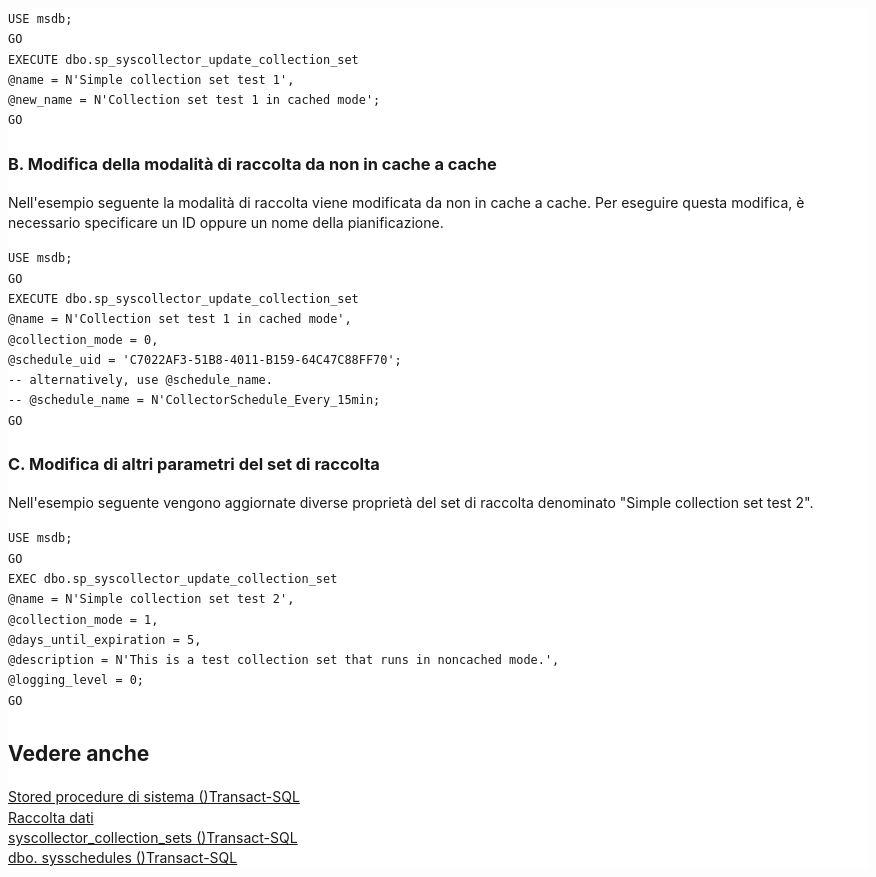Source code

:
 ```  
USE msdb;  
GO  
EXECUTE dbo.sp_syscollector_update_collection_set  
@name = N'Simple collection set test 1',  
@new_name = N'Collection set test 1 in cached mode';  
GO  
```  
  
### <a name="b-changing-the-collection-mode-from-non-cached-to-cached"></a>B. Modifica della modalità di raccolta da non in cache a cache  
 Nell'esempio seguente la modalità di raccolta viene modificata da non in cache a cache. Per eseguire questa modifica, è necessario specificare un ID oppure un nome della pianificazione.  
  
```  
USE msdb;  
GO  
EXECUTE dbo.sp_syscollector_update_collection_set  
@name = N'Collection set test 1 in cached mode',  
@collection_mode = 0,  
@schedule_uid = 'C7022AF3-51B8-4011-B159-64C47C88FF70';  
-- alternatively, use @schedule_name.  
-- @schedule_name = N'CollectorSchedule_Every_15min;  
GO  
```  
  
### <a name="c-changing-other-collection-set-parameters"></a>C. Modifica di altri parametri del set di raccolta  
 Nell'esempio seguente vengono aggiornate diverse proprietà del set di raccolta denominato "Simple collection set test 2".  
  
```  
USE msdb;  
GO  
EXEC dbo.sp_syscollector_update_collection_set  
@name = N'Simple collection set test 2',  
@collection_mode = 1,  
@days_until_expiration = 5,  
@description = N'This is a test collection set that runs in noncached mode.',  
@logging_level = 0;  
GO  
```  
  
## <a name="see-also"></a>Vedere anche  
 [Stored procedure di sistema &#40;&#41;Transact-SQL](../../relational-databases/system-stored-procedures/system-stored-procedures-transact-sql.md)   
 [Raccolta dati](../../relational-databases/data-collection/data-collection.md)   
 [syscollector_collection_sets &#40;&#41;Transact-SQL](../../relational-databases/system-catalog-views/syscollector-collection-sets-transact-sql.md)   
 [dbo. sysschedules &#40;&#41;Transact-SQL](../../relational-databases/system-tables/dbo-sysschedules-transact-sql.md)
◆ ◆ ◆ ◆
### WHAT THE TASK REQUIRES
In the entries above, find the lines containing the word "modalità" and say how many there are, with no other words.

### TASK RESPONSE
2